Passi per il pizzetto un po’ così, da Mefistofele invecchiato, e per quei tatuaggi da ribelle a tempo indeterminato. Ma a 52 anni suonati, Piero Pelù potrebbe pure sfilarsi la canotta e infilarsi una t-shirt, come tutti i Bruce Springsteen di questo mondo. Però questo ex giovanotto dall’aria perennemente sulfurea è pur cosciente di sé: “Sul palco entro in un universo parallelo”, ha rivendicato in occasione dei 50 anni. “Sono un cretino, le mie figlie me lo ripetono, ma che posso fare a parte il bischero?”. E nella parola “bischero” emerge tutta la sua fiorentinità.

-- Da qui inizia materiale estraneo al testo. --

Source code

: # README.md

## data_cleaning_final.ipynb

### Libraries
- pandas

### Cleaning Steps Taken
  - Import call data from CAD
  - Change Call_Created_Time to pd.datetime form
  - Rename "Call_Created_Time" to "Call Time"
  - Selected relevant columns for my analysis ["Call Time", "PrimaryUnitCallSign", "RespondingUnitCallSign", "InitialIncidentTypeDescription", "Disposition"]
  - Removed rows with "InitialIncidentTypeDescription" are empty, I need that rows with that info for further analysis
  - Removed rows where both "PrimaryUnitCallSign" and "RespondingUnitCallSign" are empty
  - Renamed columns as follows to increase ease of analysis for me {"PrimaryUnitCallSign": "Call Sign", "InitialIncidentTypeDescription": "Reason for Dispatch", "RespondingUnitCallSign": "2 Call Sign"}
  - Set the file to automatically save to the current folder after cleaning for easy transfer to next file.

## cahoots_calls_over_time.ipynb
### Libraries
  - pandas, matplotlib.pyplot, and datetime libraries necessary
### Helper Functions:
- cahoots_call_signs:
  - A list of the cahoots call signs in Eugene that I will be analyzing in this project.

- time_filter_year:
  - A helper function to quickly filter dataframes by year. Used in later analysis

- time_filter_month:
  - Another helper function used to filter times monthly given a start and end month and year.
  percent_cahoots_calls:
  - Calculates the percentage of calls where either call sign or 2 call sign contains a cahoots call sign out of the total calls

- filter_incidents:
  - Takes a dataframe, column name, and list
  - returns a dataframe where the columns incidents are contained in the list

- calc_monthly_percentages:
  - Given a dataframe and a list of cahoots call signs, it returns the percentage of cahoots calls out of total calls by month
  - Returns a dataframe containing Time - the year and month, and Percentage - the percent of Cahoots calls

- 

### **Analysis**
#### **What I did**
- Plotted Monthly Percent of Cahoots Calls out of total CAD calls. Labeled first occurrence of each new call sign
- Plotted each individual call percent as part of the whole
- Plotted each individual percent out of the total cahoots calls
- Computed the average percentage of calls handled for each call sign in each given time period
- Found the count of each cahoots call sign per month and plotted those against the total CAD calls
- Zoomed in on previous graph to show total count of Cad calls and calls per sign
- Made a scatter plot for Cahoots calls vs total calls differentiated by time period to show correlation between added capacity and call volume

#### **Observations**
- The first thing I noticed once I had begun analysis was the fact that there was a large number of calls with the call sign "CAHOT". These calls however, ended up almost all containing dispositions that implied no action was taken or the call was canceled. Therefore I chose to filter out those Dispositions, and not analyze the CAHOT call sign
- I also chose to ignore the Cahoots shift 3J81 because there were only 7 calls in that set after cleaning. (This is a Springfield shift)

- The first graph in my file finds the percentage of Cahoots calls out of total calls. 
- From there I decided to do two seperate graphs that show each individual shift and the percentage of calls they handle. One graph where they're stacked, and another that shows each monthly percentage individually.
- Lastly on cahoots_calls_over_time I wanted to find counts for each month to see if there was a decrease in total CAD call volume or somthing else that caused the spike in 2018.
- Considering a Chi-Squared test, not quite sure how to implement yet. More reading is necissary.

Difatti a Firenze Pelù è nato e cresciuto, come l’attuale primo cittadino d’Italia Matteo Renzi. Tuttavia i due da anni non si prendono per niente. Sarà per la diversità assoluta delle personalità, che non risiede solo nel look. Per dire, alla stessa età in cui Renzi entrava nei boy scout, Pelù veniva folgorato dal rock e in particolare dai Black Sabbath. Se la giovinezza del premier era a base di pane e politica, quella dell’ex leader dei Litfiba preferiva punk, alcol e droga. Esempio di personaggi di successo, ovviamente ciascuno nel proprio campo, non hanno mai collaborato per la vita culturale di Firenze. L’occasione ci sarebbe stata, ma il sindaco Matteo Renzi preferì passare oltre.

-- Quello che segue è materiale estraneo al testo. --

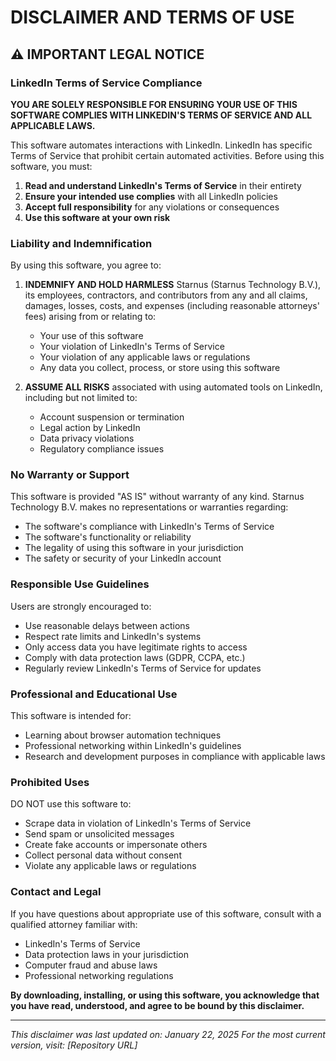 # DISCLAIMER AND TERMS OF USE

## ⚠️ IMPORTANT LEGAL NOTICE

### LinkedIn Terms of Service Compliance

**YOU ARE SOLELY RESPONSIBLE FOR ENSURING YOUR USE OF THIS SOFTWARE COMPLIES WITH LINKEDIN'S TERMS OF SERVICE AND ALL APPLICABLE LAWS.**

This software automates interactions with LinkedIn. LinkedIn has specific Terms of Service that prohibit certain automated activities. Before using this software, you must:

1. **Read and understand LinkedIn's Terms of Service** in their entirety
2. **Ensure your intended use complies** with all LinkedIn policies
3. **Accept full responsibility** for any violations or consequences
4. **Use this software at your own risk**

### Liability and Indemnification

By using this software, you agree to:

1. **INDEMNIFY AND HOLD HARMLESS** Starnus (Starnus Technology B.V.), its employees, contractors, and contributors from any and all claims, damages, losses, costs, and expenses (including reasonable attorneys' fees) arising from or relating to:
   - Your use of this software
   - Your violation of LinkedIn's Terms of Service
   - Your violation of any applicable laws or regulations
   - Any data you collect, process, or store using this software

2. **ASSUME ALL RISKS** associated with using automated tools on LinkedIn, including but not limited to:
   - Account suspension or termination
   - Legal action by LinkedIn
   - Data privacy violations
   - Regulatory compliance issues

### No Warranty or Support

This software is provided "AS IS" without warranty of any kind. Starnus Technology B.V. makes no representations or warranties regarding:
- The software's compliance with LinkedIn's Terms of Service
- The software's functionality or reliability
- The legality of using this software in your jurisdiction
- The safety or security of your LinkedIn account

### Responsible Use Guidelines

Users are strongly encouraged to:
- Use reasonable delays between actions
- Respect rate limits and LinkedIn's systems
- Only access data you have legitimate rights to access
- Comply with data protection laws (GDPR, CCPA, etc.)
- Regularly review LinkedIn's Terms of Service for updates

### Professional and Educational Use

This software is intended for:
- Learning about browser automation techniques
- Professional networking within LinkedIn's guidelines
- Research and development purposes in compliance with applicable laws

### Prohibited Uses

DO NOT use this software to:
- Scrape data in violation of LinkedIn's Terms of Service
- Send spam or unsolicited messages
- Create fake accounts or impersonate others
- Collect personal data without consent
- Violate any applicable laws or regulations

### Contact and Legal

If you have questions about appropriate use of this software, consult with a qualified attorney familiar with:
- LinkedIn's Terms of Service
- Data protection laws in your jurisdiction
- Computer fraud and abuse laws
- Professional networking regulations

**By downloading, installing, or using this software, you acknowledge that you have read, understood, and agree to be bound by this disclaimer.**

---

*This disclaimer was last updated on: January 22, 2025*
*For the most current version, visit: [Repository URL]*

La storia è questa. Nel 2007 l’allora primo cittadino Leonardo Domenici affidò a Piero Pelù la direzione artistica di Fi.Esta, l’Estate fiorentina. Recitava la delibera: “Pelù è stato individuato proprio per la sua preziosa esperienza maturata in campo musicale, per l’attenzione che da anni rivolge al mondo dei giovani, per il suo radicamento sul territorio cittadino e per la sua formazione culturale”. L’opposizione in consiglio comunale denunciò che il compenso di 72 mila euro previsto per il cantante era il doppio rispetto a quanto guadagnato dal suo predecessore, quel fior di musicista che risponde al nome di Mauro Pagani. Fi.Esta costò quell’anno un milione di euro e ad ottobre Pelù si dimise, spiegando anni dopo su Facebook che c’erano stati sprechi non imputabili a lui e concludendo: “Per dieci mesi di superlavoro certosino e un programma che fu per Firenze a livelli di capitale europea della cultura presi, alla fine del 2007, 60 mila euro”.

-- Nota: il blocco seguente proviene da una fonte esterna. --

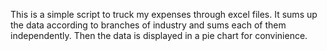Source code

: This is a simple script to truck my expenses through excel files.
It sums up the data according to branches of industry and sums each of them independently.
Then the data is displayed in a pie chart for convinience.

Matteo Renzi non doveva essere di questo avviso, perché quando divenne sindaco, nel 2009 ignorò del tutto Pelù per l’Estate fiorentina e ne affidò la direzione artistica, senza compenso, al direttore del Teatro della Pergola, Riccardo Ventrella. Sarà perché Renzi è l’aedo della sinistra moderata alla Blair, e Pelù invece non rinuncia a nessuna parola d’ordine della sinistra movimentista, oppure perché quella ruggine sugli eventi culturali a Firenze si è depositata tra i due, ma nel 2013 il cantante definì, sempre su Facebook, il suo primo cittadino come “il sindaco più latitante della storia”, consigliandogli di asfaltare le buche della città. Renzi gli rispose a stretto giro di Twitter: “Piero Pelù ha fatto il consulente artistico al Comune di Firenze prima che arrivassi io, e abbiamo visto i risultati… L’Estate fiorentina ora funziona, prima non funzionava; lui prendeva i soldi e chi c’è ora, Riccardo Ventrella, non prende soldi”. Ai fiorentini, si sa, non fanno difetto né i bollenti spiriti né le battute pungenti.